Partire dalla realtà (l'oggetto e la sua natura) per conoscerla è un elemento comune a tutte le pensatrici. Nel suo libro, espone alcune conseguenze del fatto di partire dal soggetto e non dalla realtà. Potrebbe enumerarle sinteticamente?

La conseguenza più evidente di partire dal soggetto, ovvero dal fatto che io sono autonomo e mi do la mia legge morale in modo indipendente dal reale, è ciò che va perduto in un labirinto di disperazione perché tutto è relativo. E questo paralizza l'azione, la preoccupazione per l'altro, porta al raffreddamento del cuore, al fatto che diventi incapace di riconoscere e di captare se qualcuno richiede qualche forma di aiuto. In questo stato non si sa nemmeno raccogliere la donazione degli altri.
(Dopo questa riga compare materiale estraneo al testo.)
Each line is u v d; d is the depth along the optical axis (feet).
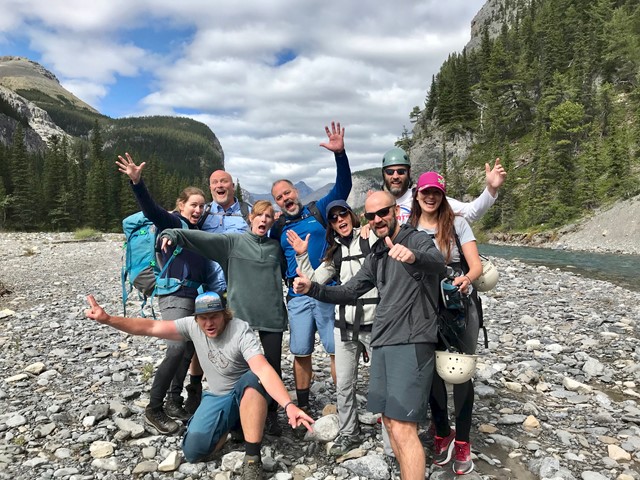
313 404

In questo modo, a livello sociale si genera la povera società dello spettacolo in cui le persone diventano raffinate consumatrici di ozio, per usare l'espressione di Rof Carballo. E ovviamente si rende l'individuo incapace di ascoltare il rumore dell'elemento divino in cui la Zambrano identificava la pienezza umana.

La mancanza di connessione con la natura delle cose in alcuni ambiti comporta una maggiore autonomia dell'essere umano per scegliere, ad esempio, il suo sesso, che viene definito un fatto culturale, secondo l'ideologia di genere. Che conseguenze ha questo fatto?

Effettivamente, la mancanza di connessione dell'etica con qualcosa che non sia il proprio io conduce al mito dell'uomo nuovo, ovvero ad affermare che nell'essere umano non esiste alcune limitazione tranne quelle che risultino tecnicamente impossibili. Si afferma così come un successo del progresso il fatto che la persona possa scegliere il proprio sesso e si dia carta bianca all'uso della sessualità scollegato dall'affettività o dalla moralità. Ma allora si arriva alla tirannia dei corpi, nella geniale espressione di Octavio Paz, che rende le persone incapaci della vera donazione affettivo-sessuale.

Lo psichiatra spagnolo Enrique Rojas ha segnalato, in questo senso, che “la prima epidemia mondiale che esiste attualmente non sono né le droghe, né l'Aids, né le depressioni, né lo stress, ma le rotture coniugali”. È la conseguenza reale della banalizzazione del sesso che si postula partendo dalle istanze di genere. E come conseguenza del dominio di questa prospettiva di genere nei mezzi di comunicazione, tutto questo risulta come un nuovo totalitarismo, nel senso rigoroso in cui lo ha studiato Hannah Arendt. E risulta inquietante ma necessario pensare, come la filosofa tedesca, che in un totalitarismo le persone che non reagiscono risultino complici, collaborino con la banalità del male.